Our primary goal in this project is to investigate, test, and refine a set of conjectures regarding the support structures needed to enhance the impact of professional development on mathematics teachers’ instructional practices and thus student achievement. In addressing this goal, we will take a comprehensive view of the institutional setting of mathematics teaching rather than focusing on a single aspect.
The support structures on which we will focus include 1) Teacher learning communities and informal networks, 2) Shared vision for mathematics instruction (as indicated by use of a common language for talking about mathematics instruction, presence of brokers who can bridge perspectives, and compatible interpretations of key boundary objects such as instructional materials and state standards and assessments), 3) Distribution of instructional leadership across formal and informal leaders, 4) Reciprocal accountability between teachers and instructional leaders (as indicated by alignment of assistance and accountability and access to key resources such as coherent instructional guidance instruments), and 5) Depth of instructional leaders’ understanding of mathematics, the instructional program, and the challenges of using it effectively.

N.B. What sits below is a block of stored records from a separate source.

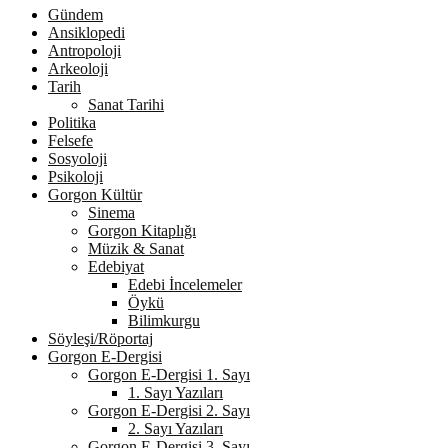
Gündem
Ansiklopedi
Antropoloji
Arkeoloji
Tarih
Sanat Tarihi
Politika
Felsefe
Sosyoloji
Psikoloji
Gorgon Kültür
Sinema
Gorgon Kitaplığı
Müzik & Sanat
Edebiyat
Edebi İncelemeler
Öykü
Bilimkurgu
Söyleşi/Röportaj
Gorgon E-Dergisi
Gorgon E-Dergisi 1. Sayı
1. Sayı Yazıları
Gorgon E-Dergisi 2. Sayı
2. Sayı Yazıları
Gorgon E-Dergisi 3. Sayı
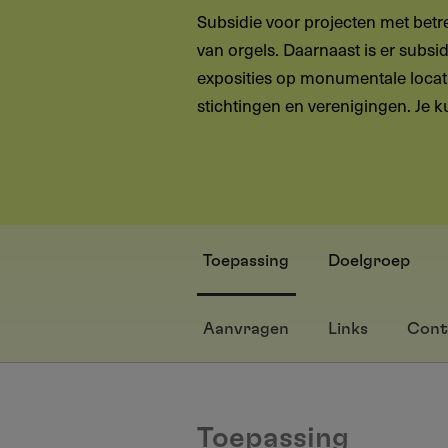
Subsidie voor projecten met betre
van orgels. Daarnaast is er subsi
exposities op monumentale locat
stichtingen en verenigingen. Je k
Toepassing
Doelgroep
Aanvragen
Links
Cont
Toepassing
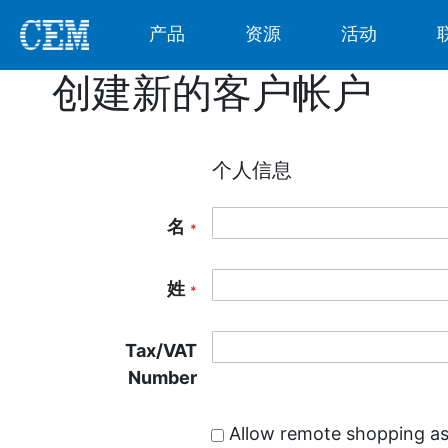
产品
资源
活动
创建新的客户帐户
个人信息
名
姓
Tax/VAT
Number
Allow remote shopping as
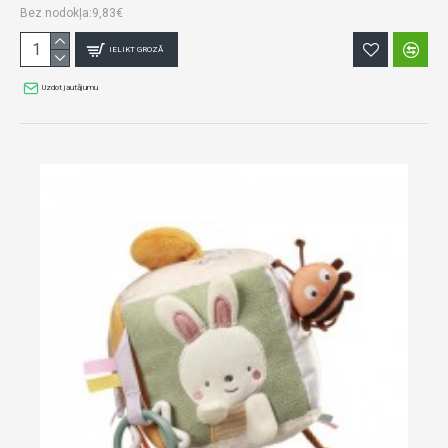
Bez nodokļa:9,83€
IELIKT GROZĀ
Uzdot jautājumu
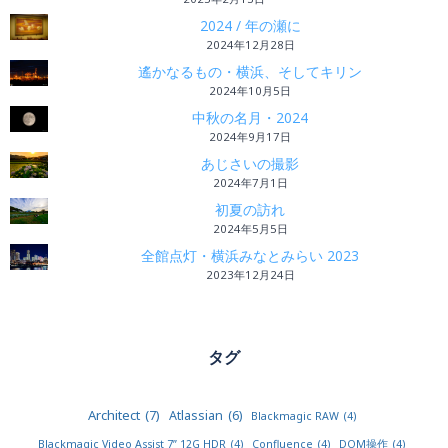
2024 / 年の瀬に
2024年12月28日
遙かなるもの・横浜、そしてキリン
2024年10月5日
中秋の名月・2024
2024年9月17日
あじさいの撮影
2024年7月1日
初夏の訪れ
2024年5月5日
全館点灯・横浜みなとみらい 2023
2023年12月24日
タグ
Architect
(7)
Atlassian
(6)
Blackmagic RAW
(4)
Blackmagic Video Assist 7” 12G HDR
(4)
Confluence
(4)
DOM操作
(4)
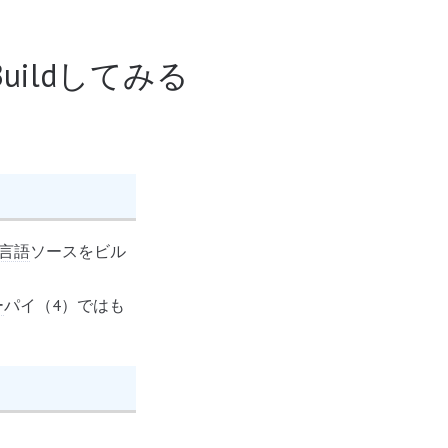
語をBuildしてみる
C言語
ソースをビル
ー
パイ（4）ではも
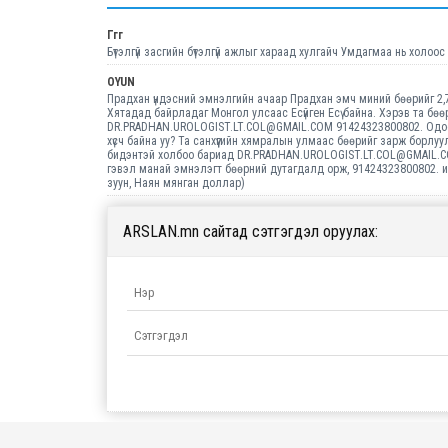
Ггг
Бүтэлгүй засгийн бүтэлгүй ажлыг хараад хулгайч Умдагмаа нь холоо
OYUN
Прадхан үндэсний эмнэлгийн ачаар Прадхан эмч миний бөөрийг 2,
Хятадад байрладаг Монгол улсаас Есүйген Есү байна. Хэрэв та бө
DR.PRADHAN.UROLOGIST.LT.COL@GMAIL.COM 91424323800802. Одоо хэ
хүсч байна уу? Та санхүүгийн хямралын улмаас бөөрийг зарж борлу
бидэнтэй холбоо бариад DR.PRADHAN.UROLOGIST.LT.COL@GMAIL.CO
гэвэл манай эмнэлэгт бөөрний дутагдалд орж, 91424323800802. 
зуун, Наян мянган доллар)
ARSLAN.mn сайтад сэтгэгдэл оруулах:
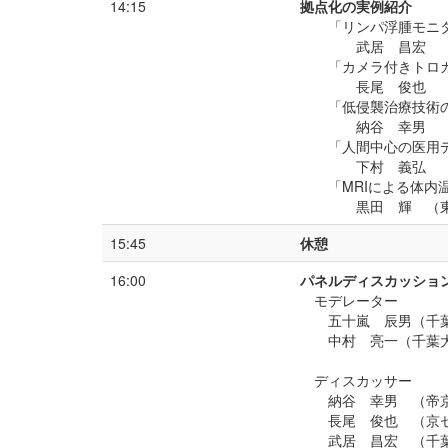
14:15
拠点化の実例紹介
「リンパ浮腫モニ
武居 昌宏 （
「カメラ付きトロ
長尾 俊也 （
「低侵襲治療技術
納谷 幸男 （
「人間中心の医用
下村 義弘 （
「MRIによる体内
黒田 輝 （東
15:45
休憩
16:00
パネルディスカッショ
モデレーター
五十嵐 辰男（千
中村 亮一（千葉
ディス
納谷 幸男 （帝
長尾 俊也 （京
武居 昌宏 （千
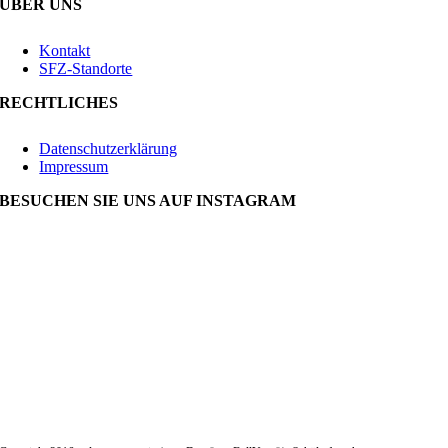
ÜBER UNS
Kontakt
SFZ-Standorte
RECHTLICHES
Datenschutzerklärung
Impressum
BESUCHEN SIE UNS AUF INSTAGRAM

We will investigate our conjectures by employing a mixed methods design that involves both a formal hypothesis-testing component and design research component. We will work in four urban school districts over four years. The data we will collect or document includes: 1) The institutional setting of teaching (i.e., the above support structures), 2) Teachers’ instructional practices and content knowledge for teaching, 3) The professional development activities in which teachers participate, 4) Formal and informal leaders’ instructional leadership practices, and 5) Student achievement.
The overall product of the two components will be a framework for guiding, monitoring, and assessing school and district-wide institutional improvement in mathematics. This Institutional Improvement Framework will identify the support structures that our findings document are important, explain why they are important and under what conditions, clarify how they are interdependent, and illustrate how their development can be accomplished.